The report proposes (1) requiring disclosure of refinery asset retirement obligations, and (2) requiring a system of financial assurance for cleanup costs.  

  • Support workers. The immediate problem of workers leaving in droves could be blunted by refinery operators providing better incentives for them to stay, and planning in advance to keep the refinery running safely as people start to leave. But right now, although there are state (and some local) industrial safety rules in place, those laws don’t directly address refinery closure so as to clearly mandate these types of steps. Additionally, after a refinery closes, we need to have means in place to help the workers who were not able to find comparable new jobs – which will frequently be the case, as comparably well-paid union jobs that don’t require a college degree are scarce. 

The report proposes (1) changes to industrial safety laws to specifically address staffing and safety in the runup to refinery closure, (2) development of a set of standards and best practices for worker retention following a closure announcement, and (3) transition assistance for displaced workers.   

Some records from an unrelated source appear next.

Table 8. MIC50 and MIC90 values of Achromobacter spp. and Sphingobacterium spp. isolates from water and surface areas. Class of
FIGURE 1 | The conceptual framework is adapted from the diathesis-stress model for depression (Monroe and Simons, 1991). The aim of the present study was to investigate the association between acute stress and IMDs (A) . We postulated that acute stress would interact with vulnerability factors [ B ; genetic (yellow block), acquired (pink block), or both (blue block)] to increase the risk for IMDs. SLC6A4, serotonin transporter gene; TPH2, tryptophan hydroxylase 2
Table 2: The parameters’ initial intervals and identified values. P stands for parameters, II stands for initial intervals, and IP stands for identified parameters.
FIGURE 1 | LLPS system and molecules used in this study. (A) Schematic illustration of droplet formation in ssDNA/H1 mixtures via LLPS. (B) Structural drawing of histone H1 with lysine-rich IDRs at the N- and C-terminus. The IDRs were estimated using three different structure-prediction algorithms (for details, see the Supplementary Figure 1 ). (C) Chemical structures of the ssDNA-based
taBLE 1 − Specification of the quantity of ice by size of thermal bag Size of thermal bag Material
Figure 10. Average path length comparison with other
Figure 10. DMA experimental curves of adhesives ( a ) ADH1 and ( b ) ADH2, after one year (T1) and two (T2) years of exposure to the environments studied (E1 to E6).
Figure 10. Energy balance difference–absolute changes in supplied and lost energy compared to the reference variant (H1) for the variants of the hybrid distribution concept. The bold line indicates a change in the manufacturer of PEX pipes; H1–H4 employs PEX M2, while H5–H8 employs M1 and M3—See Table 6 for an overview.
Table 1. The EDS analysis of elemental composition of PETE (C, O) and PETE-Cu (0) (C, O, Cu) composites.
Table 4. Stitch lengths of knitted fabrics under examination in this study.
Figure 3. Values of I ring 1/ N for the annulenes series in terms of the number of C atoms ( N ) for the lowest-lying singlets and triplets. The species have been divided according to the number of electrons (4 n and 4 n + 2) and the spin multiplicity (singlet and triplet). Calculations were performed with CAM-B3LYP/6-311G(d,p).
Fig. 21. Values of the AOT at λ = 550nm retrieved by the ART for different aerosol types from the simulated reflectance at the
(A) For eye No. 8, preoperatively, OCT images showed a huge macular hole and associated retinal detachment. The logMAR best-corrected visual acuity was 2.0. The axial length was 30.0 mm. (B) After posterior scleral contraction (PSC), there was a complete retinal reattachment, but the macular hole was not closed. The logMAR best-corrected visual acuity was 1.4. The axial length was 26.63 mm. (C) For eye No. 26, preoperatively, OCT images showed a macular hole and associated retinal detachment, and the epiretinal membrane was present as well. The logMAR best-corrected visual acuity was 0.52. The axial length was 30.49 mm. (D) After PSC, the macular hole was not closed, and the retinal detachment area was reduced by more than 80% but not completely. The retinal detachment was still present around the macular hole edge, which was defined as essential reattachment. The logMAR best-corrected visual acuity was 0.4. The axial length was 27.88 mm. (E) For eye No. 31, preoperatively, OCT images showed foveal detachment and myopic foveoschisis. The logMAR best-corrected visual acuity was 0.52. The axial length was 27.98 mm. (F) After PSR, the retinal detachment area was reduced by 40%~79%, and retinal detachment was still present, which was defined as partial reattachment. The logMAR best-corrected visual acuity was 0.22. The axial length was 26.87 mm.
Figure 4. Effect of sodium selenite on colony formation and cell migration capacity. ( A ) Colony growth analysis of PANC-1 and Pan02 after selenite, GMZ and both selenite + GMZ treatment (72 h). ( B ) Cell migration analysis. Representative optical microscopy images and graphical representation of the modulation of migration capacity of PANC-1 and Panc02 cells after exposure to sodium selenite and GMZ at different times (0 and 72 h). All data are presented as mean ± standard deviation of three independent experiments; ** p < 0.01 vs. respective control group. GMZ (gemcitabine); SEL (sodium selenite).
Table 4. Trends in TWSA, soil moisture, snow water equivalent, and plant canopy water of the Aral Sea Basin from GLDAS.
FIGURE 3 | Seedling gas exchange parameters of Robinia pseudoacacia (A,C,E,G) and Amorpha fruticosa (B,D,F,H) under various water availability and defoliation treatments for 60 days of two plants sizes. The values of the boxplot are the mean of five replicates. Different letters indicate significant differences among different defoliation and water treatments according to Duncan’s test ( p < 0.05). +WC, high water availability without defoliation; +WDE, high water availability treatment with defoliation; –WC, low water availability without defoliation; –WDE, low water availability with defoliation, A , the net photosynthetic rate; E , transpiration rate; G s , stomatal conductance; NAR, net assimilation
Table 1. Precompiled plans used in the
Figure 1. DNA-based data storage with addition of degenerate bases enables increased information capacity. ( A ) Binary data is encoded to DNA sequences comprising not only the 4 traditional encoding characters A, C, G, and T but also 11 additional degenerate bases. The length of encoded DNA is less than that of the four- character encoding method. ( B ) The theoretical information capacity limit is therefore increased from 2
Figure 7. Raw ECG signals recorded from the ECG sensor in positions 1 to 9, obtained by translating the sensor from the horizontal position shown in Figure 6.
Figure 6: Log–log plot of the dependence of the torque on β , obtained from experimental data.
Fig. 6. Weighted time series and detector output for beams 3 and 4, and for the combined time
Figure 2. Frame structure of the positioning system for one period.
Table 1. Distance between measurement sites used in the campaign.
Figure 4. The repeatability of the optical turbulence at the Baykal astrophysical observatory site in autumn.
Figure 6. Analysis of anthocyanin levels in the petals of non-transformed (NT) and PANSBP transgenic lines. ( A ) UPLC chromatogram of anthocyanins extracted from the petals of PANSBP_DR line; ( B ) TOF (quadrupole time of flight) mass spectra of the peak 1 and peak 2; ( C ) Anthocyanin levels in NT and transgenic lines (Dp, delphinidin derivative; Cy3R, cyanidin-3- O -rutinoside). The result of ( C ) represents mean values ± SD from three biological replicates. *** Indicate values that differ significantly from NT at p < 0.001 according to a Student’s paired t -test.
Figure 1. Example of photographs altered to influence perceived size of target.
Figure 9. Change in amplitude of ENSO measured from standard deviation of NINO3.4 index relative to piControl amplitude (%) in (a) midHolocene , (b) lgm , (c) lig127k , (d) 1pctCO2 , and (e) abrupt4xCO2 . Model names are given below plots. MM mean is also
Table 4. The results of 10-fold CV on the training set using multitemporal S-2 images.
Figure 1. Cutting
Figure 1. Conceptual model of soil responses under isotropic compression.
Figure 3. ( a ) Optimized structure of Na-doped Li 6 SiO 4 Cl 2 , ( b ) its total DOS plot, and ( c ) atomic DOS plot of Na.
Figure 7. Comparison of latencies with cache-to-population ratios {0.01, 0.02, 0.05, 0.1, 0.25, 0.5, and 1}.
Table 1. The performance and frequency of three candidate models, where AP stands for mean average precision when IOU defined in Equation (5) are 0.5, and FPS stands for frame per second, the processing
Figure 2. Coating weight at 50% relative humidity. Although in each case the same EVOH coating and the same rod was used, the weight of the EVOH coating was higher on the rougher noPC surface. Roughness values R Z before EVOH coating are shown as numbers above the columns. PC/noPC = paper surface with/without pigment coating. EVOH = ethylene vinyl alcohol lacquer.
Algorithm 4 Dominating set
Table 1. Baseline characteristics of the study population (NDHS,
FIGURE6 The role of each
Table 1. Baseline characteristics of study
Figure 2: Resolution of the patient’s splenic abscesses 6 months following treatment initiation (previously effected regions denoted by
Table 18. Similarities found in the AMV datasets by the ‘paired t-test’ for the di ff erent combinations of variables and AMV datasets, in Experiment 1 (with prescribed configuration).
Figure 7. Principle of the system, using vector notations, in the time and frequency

  • Ensure robust community input in redevelopment. Ensuring that communities have a say in what’s done with former refinery sites requires proactive intervention. The default setup – playing out right now in Wilmington – is that developers (possibly after some informal listening sessions with locals, which Catellus did) will formally propose their plans, setting the bureaucratic machinery in motion. What’s needed is a way to slow things down in favor of a full visioning process with early and robust community input.  

The report proposes (1) use of local zoning and planning powers (as the City of Carson has started to do) to put some bounds around redevelopment; and (2) encourage use of community benefit agreements to ensure that communities benefit from development plans and are protected from their impacts.  

The time is now to start taking these steps – not when a refinery announces closure, at which point it may be too late to take careful and deliberate action to address the problems and potential crises that may unfold. Regardless of what we may do in the short term to stabilize transportation fuel supply, in the long run, refineries are going to fade in our collective rear-view mirror. Whether one loves the idea or not, the end of oil is approaching,  and we’d do well to be ready for it.  

Ann Alexander, Principal of Devonshire Strategies, is a policy consultant with over 30 years of legal and policy advocacy leadership experience. Previously, she was a Senior Attorney with the Natural Resources Defense Council, Environmental Counsel to the Attorney General of Illinois, and a Clinical Professor with the Rutgers Environmental Law Clinic.